Au lendemain de sa nomination et malgré sa promesse d'un scrutin présidentiel "transparent"d'ici trois mois, le chef de l'Etat algérien par intérim, Abdelkader Bensalah, fait face mercredi à de nouvelles manifestations et un appel à une grève nationale. "Dégage Bensalah!", "Une Algérie libre!". En matinée à Alger, quelques milliers de manifestants, gardés par un important dispositif policier, étaient déjà rassemblés sur la place du 1er-mai et près de la Grande poste, les deux poumons de la contestation qui ébranle le pays depuis sept semaines.
Ancien président du Conseil de la Nation. Des appels à reprendre la rue avaient essaimé sur les réseaux sociaux dès la veille, après l'annonce de la désignation d'Abdelkader Bensalah pour assurer la transition. Poussé par la rue et lâché par l'armée, Abdelaziz Bouteflika, président malade et mutique depuis des années, a démissionné le 2 avril, mettant fin à 20 ans de règne. Les Algériens avaient clairement affiché leur refus de voir Abdelkader Bensalah, ancien président du Conseil de la Nation (chambre haute du Parlement), 77 ans, prendre l'intérim. Partisan d'un 5ème mandat d'Abdelaziz Bouteflika, il est une incarnation du régime rejeté par la rue.

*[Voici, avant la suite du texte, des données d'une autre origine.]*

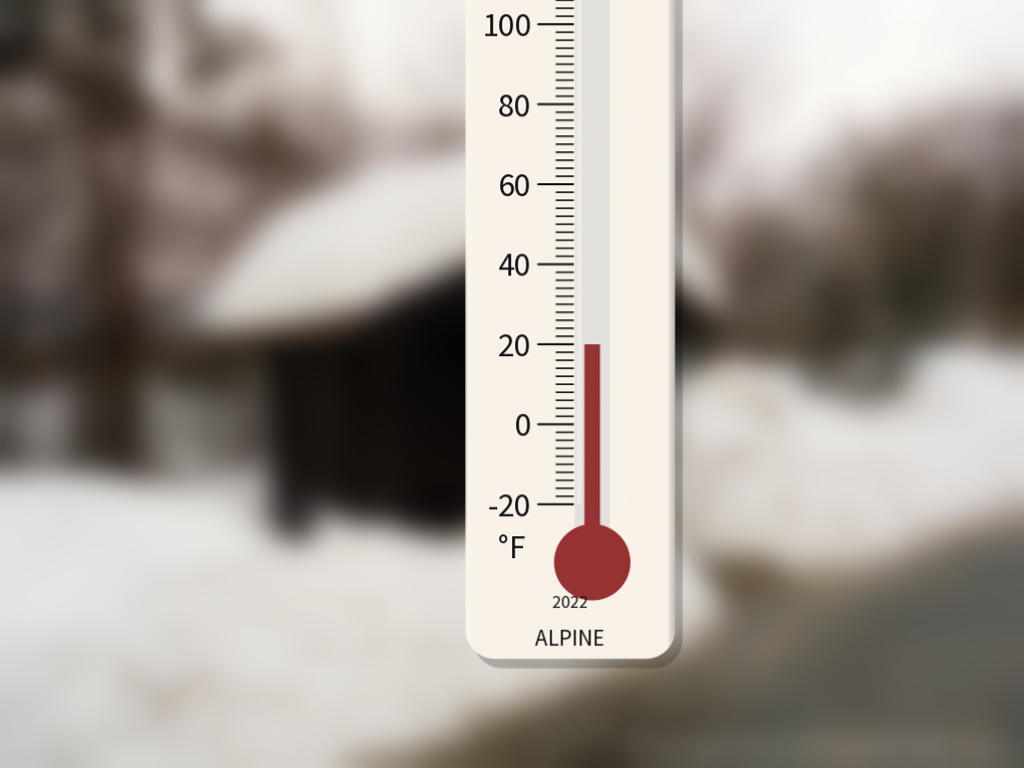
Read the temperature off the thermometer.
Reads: 20 °F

Mercredi, des magistrats ont également appelé à manifester et les étudiants, déjà des milliers la veille dans plusieurs villes du pays, ont à nouveau appelé à marcher dans la capitale. Leurs principaux mots d'ordre sont: "Non à Bensalah, Bedoui et Belaiz" - noms du Premier ministre et du président du conseil constitutionnel - et "Pour une période de transition gérée par les représentants du peuple en dehors du système". Pour la première fois depuis le début du mouvement pacifique de contestation, la police a tenté mardi dans la capitale de disperser les étudiants par des tirs de grenades lacrymogènes et des canons à eau.
"Jusqu'à ce que le dernier du clan soit dehors". "Ce qu'il s'est passé hier, c'est un viol de notre droit à manifester", estime Asma, 22 ans, étudiante en journalisme. "On va continuer, tous les jours s'il le faut, jusqu'à ce que le dernier du clan soit dehors". Mais les regards sont aussi tournés vers vendredi, traditionnel jour de manifestations depuis plus d'un mois pour des millions d'Algériens, qui promettent de retourner dans les rues en masse pour demander le départ de Bensalah et la fin du "système".
Faut-il craindre un raidissement du pouvoir? Pour le Quotidien d'Oran, l'arrivé au pouvoir d'Abdelkader Bensalah malgré la contestation de la rue est un "prélude à un changement de position des autorités vis-à-vis des manifestants". "Il y a comme un air de retour de bâton politique contre tous ceux qui veulent dorénavant s'opposer au cours naturel des événements", met en garde l'éditorial. Le quotidien El Moudjahid, traditionnel vecteur de messages du pouvoir, estime pour sa part que l'arrivée d'Abdelkader Bensalah signifie que "le cap de l'organisation de l'élection présidentielle, dans les délais constitutionnels, a été maintenu".
Un scrutin présidentiel à organiser. Au terme de la période de transition qui devra durer 90 jours maximum, Abdelkader Bensalah est chargé d'organiser une élection présidentielle. En vertu de la Constitution, il ne peut pas être candidat. Quelques heures après avoir pris ses nouvelles fonctions mardi soir, il s'est engagé à organiser "un scrutin présidentiel transparent et régulier", dans un discours à la nation.